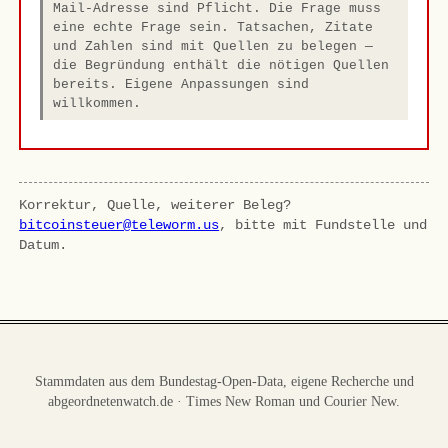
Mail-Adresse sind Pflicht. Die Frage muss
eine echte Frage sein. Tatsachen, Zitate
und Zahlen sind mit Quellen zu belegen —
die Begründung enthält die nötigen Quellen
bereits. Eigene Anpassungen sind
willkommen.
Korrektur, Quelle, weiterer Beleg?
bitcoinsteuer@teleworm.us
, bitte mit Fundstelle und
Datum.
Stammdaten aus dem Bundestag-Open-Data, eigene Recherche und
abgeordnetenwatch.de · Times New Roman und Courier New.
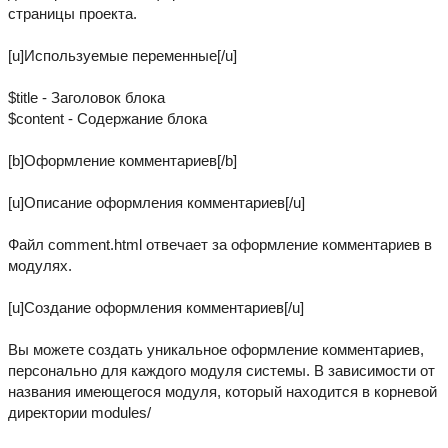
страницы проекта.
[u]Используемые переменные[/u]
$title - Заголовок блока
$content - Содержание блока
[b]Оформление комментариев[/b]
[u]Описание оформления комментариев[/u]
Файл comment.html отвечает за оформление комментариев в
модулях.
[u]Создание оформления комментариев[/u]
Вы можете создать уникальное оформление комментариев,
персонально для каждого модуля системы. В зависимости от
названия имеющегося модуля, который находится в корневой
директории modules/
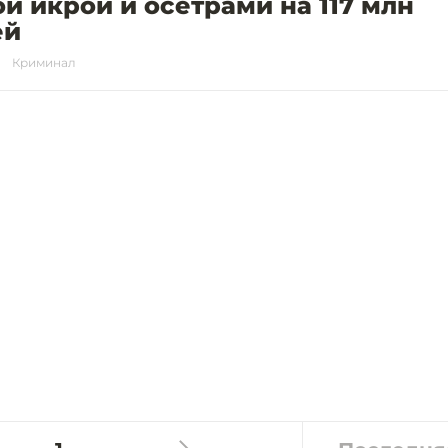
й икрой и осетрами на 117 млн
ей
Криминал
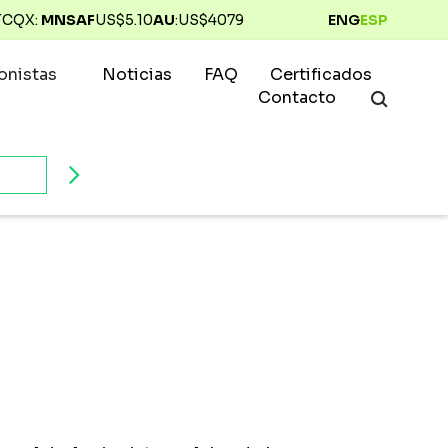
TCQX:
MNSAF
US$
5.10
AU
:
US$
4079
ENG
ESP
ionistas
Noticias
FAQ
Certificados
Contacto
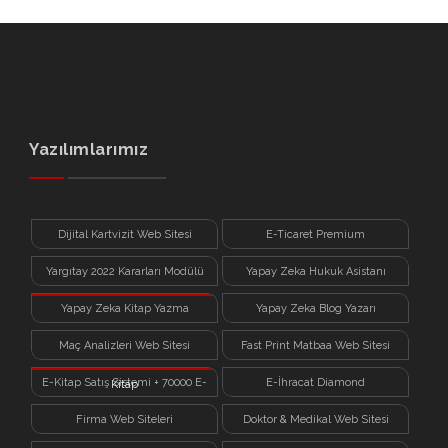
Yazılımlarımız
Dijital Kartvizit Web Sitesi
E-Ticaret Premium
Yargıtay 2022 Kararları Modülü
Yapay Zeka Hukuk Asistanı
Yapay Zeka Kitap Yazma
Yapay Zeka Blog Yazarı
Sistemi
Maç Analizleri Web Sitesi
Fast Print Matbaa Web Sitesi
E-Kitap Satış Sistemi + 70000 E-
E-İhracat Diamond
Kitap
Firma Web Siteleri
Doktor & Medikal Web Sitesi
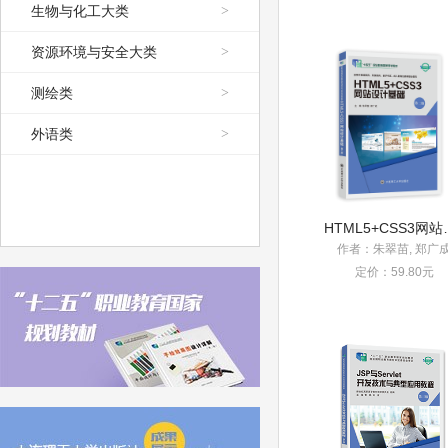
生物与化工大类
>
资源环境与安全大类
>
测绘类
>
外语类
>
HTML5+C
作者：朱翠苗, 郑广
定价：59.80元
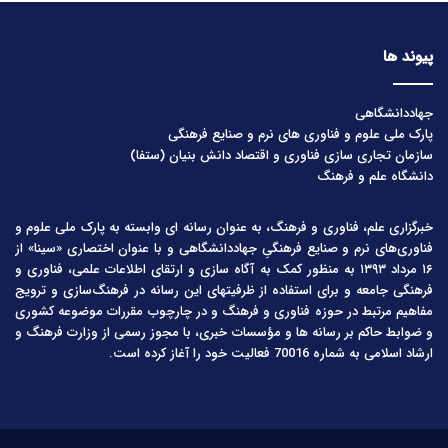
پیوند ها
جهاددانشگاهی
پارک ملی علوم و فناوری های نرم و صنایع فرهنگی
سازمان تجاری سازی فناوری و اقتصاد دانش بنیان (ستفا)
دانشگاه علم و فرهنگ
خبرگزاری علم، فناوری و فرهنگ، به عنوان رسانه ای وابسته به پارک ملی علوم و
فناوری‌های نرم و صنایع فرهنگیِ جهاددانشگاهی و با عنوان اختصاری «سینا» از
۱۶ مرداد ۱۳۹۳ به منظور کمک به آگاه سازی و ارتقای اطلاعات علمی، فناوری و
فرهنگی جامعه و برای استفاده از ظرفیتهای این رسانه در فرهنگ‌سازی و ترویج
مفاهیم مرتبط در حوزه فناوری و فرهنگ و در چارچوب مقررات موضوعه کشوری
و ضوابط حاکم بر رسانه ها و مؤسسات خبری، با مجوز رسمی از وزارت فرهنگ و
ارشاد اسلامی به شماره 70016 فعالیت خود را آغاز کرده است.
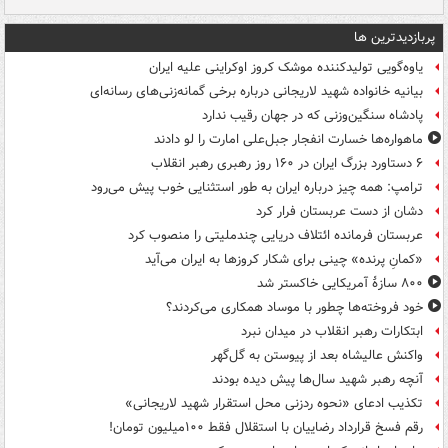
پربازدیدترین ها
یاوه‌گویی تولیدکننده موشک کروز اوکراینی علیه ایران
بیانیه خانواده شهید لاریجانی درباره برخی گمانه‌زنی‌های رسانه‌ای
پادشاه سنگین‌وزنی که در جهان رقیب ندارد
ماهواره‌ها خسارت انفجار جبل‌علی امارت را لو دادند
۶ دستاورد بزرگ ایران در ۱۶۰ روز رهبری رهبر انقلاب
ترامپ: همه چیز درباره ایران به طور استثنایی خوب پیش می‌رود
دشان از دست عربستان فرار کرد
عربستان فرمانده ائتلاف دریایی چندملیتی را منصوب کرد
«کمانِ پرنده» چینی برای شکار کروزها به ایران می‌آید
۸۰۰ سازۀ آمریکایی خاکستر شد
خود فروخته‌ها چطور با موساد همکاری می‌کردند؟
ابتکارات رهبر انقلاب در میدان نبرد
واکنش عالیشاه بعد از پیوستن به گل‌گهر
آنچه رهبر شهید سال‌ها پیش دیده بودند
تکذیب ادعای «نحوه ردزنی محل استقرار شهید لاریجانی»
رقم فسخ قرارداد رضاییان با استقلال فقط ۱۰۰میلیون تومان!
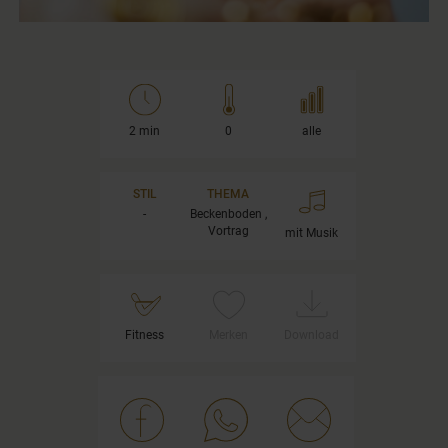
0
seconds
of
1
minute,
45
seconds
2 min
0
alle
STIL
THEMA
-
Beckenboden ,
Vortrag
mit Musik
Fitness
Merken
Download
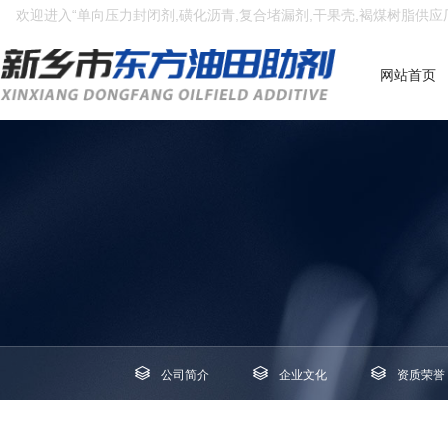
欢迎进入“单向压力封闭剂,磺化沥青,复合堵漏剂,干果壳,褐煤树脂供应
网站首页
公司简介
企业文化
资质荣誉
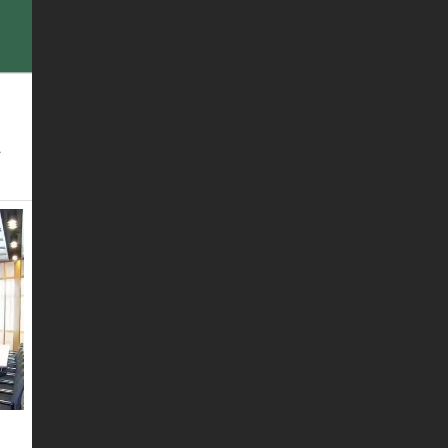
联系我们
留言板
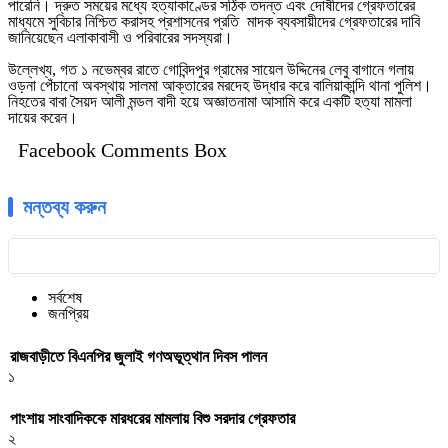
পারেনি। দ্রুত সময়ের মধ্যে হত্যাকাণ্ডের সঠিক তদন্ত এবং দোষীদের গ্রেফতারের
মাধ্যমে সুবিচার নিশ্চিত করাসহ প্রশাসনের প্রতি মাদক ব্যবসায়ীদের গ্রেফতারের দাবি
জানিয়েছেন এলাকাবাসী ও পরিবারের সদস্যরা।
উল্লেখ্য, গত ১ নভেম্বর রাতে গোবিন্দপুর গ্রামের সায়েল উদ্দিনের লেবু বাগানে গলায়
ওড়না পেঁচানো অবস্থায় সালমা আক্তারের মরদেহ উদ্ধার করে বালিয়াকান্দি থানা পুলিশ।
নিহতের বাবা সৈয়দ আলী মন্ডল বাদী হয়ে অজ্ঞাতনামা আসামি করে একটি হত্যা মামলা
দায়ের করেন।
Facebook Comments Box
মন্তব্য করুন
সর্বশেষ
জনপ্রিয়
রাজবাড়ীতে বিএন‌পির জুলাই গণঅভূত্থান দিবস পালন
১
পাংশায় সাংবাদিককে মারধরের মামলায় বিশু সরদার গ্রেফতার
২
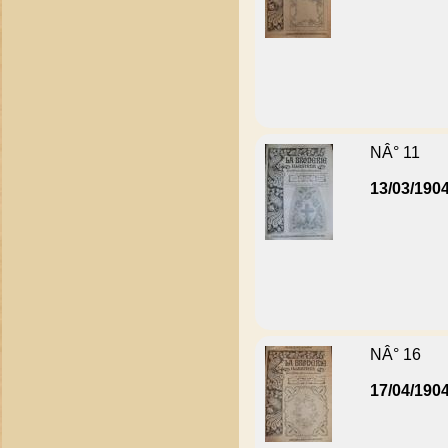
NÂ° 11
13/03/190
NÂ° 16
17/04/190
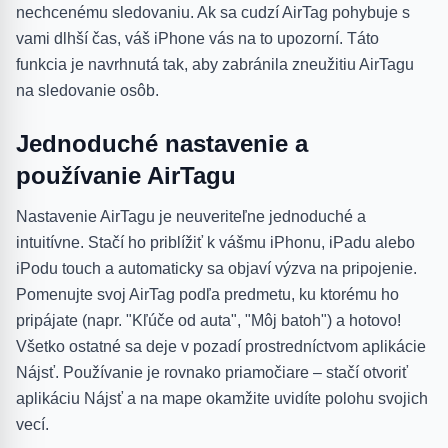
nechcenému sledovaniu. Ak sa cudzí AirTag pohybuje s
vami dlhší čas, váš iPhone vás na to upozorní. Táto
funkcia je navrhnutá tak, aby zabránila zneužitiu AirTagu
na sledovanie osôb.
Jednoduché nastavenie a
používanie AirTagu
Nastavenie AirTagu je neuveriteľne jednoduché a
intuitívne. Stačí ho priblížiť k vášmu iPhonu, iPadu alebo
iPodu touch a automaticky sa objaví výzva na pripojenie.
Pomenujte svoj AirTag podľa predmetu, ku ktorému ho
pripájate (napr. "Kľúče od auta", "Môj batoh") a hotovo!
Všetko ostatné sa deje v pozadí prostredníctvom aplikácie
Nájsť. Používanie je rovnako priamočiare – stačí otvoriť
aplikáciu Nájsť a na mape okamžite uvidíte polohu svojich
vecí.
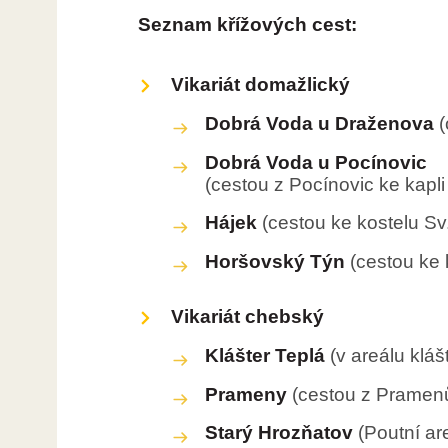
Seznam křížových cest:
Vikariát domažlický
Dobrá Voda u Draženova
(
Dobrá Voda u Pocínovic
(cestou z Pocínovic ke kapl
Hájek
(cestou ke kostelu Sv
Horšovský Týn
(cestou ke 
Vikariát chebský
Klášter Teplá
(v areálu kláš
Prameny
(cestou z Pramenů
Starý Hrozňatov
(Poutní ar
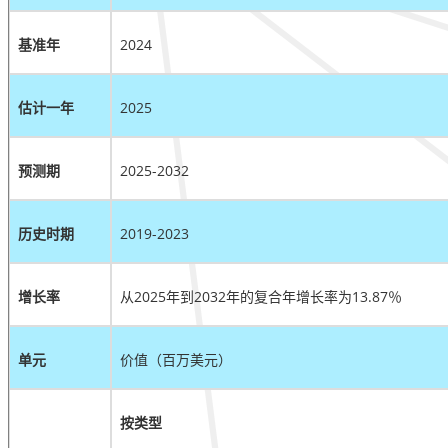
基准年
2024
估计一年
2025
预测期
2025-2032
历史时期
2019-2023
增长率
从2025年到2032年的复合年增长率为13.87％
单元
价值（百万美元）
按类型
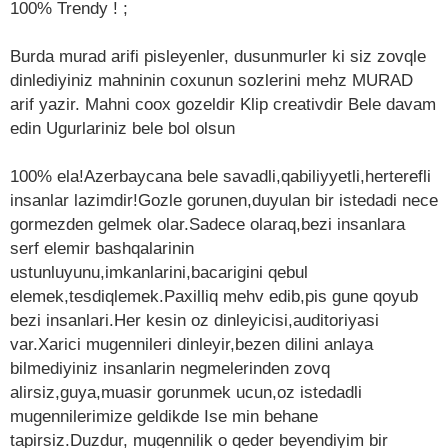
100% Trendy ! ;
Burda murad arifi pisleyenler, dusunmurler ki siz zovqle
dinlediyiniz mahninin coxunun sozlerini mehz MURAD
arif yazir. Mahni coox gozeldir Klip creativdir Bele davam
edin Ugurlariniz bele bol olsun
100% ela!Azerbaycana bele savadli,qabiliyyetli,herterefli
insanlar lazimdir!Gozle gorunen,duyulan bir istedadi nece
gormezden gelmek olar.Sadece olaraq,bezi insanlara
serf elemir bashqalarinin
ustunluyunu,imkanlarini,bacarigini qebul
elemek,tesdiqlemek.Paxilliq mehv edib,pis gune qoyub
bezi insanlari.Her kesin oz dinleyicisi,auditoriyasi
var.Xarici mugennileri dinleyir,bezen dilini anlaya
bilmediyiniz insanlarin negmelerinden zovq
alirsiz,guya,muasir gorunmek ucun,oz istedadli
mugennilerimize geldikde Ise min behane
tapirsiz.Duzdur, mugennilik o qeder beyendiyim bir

----------

◆ **AIM OF THE EXERCISE**:
Copy exactly everything in the records from the line that contains "nechcenému sledovaniu. Ak" down to the line that contains "intuitívne. Stačí ho", both of those lines included.

◆ **OUTPUT OF THE EXERCISE**:
nechcenému sledovaniu. Ak sa cudzí AirTag pohybuje s
vami dlhší čas, váš iPhone vás na to upozorní. Táto
funkcia je navrhnutá tak, aby zabránila zneužitiu AirTagu
na sledovanie osôb.
Jednoduché nastavenie a
používanie AirTagu
Nastavenie AirTagu je neuveriteľne jednoduché a
intuitívne. Stačí ho priblížiť k vášmu iPhonu, iPadu alebo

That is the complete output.